Some years ago I stopped saving my “Sent Messages” on my email account. This was before you could have 1 Gb or more of space and I found the extra messages bulky. When email accounts all over the net bumped-up their memory capacity, I considered re-instating the “Save Sent Messages” function, but made the conscience decision not to; I had lived quite peacefully for some time without them and they were indeed unnecessary baggage. After all, what kind of egotist would I be to think that my words are so important that every little blurb or advice or description or comment that I had sent out to friends and family over the years is worth saving for all time? Let my sent messages be sent, a cyber-version of a Buddhist mandala made in sand and washed clean in water, out in the universe, but never again to be seen.

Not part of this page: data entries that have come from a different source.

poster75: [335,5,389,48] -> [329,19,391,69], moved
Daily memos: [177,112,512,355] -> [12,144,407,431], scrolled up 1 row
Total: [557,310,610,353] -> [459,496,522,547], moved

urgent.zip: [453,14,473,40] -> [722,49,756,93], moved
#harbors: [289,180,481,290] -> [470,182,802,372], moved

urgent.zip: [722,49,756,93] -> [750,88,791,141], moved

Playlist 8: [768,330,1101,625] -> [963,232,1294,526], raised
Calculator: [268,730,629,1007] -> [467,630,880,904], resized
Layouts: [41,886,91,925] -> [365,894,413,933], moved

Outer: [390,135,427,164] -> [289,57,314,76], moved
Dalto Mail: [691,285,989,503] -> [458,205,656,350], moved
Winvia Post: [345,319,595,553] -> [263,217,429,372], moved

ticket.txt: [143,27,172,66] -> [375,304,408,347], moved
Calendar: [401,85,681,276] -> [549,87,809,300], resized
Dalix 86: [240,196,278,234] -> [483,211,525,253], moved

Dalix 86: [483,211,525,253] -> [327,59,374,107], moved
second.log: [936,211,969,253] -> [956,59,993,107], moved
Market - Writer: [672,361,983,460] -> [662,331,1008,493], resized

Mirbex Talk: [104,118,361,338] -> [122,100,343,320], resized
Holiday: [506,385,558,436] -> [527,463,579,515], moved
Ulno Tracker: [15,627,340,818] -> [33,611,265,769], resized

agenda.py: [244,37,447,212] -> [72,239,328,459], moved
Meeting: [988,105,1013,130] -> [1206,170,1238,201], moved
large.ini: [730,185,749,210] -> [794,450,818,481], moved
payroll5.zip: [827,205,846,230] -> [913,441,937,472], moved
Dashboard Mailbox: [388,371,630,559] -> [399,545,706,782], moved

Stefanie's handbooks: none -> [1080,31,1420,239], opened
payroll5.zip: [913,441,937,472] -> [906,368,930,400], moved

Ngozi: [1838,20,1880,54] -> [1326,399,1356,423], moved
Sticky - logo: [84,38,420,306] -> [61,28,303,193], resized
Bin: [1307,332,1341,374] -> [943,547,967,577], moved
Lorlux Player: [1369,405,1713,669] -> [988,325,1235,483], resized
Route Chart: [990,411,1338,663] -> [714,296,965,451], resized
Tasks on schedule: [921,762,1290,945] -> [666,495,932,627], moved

So, when the blogging craze began, I considered it akin to saving your sent messages, only now they can be public and anyone can read them and I thought, “We really are becoming very ego-centric.” I avoided it, but still the possibility was out there. People told me that I ought to have a blog, that it would be interesting to read about a pescatarian, bi-racial Chinese-U.S. American lesbian who left the corporate-government world to live abroad in Southern Chile with her partner and their gay Chilean friends, trying to live a more artistic and human existence on the coastal countryside where a river meets the sea. But hey, that’s just life. Breaking myself down into categories and then publicly touting my life story as interesting, that’s marketing. And I abhor marketing. Everyone’s story is interesting if you sell it right; I mean, I read somewhere that over 50% of U.S. Americans consider their lives worthy of a book and if that’s not ego-centricism, I don’t know what is. Do I really want to be a part of that?
Then I decided to go out and read some blogs, to see for myself what is really going on there in cyberspace. And I found that there’s opportunity here to do more than glorify yourself and your life experiences. There’s the possibility of adding to the voices, sharing another unique perspective, giving your political views a little added weight. A friend once told me that the modern-day equivalent to oral tradition is the internet, and although I only agree with that in some senses (oral tradition is an art captured in the moment, an expression dependent on the telling… like implying that a recording of a live concert can replicate the real experience), I’d be a terrible lover of culture if I didn’t do my part to participate. After all, the internet provides power to the individual to just be the many diverse beings that each of us are in a world where more and more often cultures, places, and ideas are becoming mono-chromatic and, at best, binary.
So here goes… misgivings aside, trying to keep the ego in check, and to share a little love from the Chilean coast, or at least until the Moon let’s me sleep again at night. Enjoy.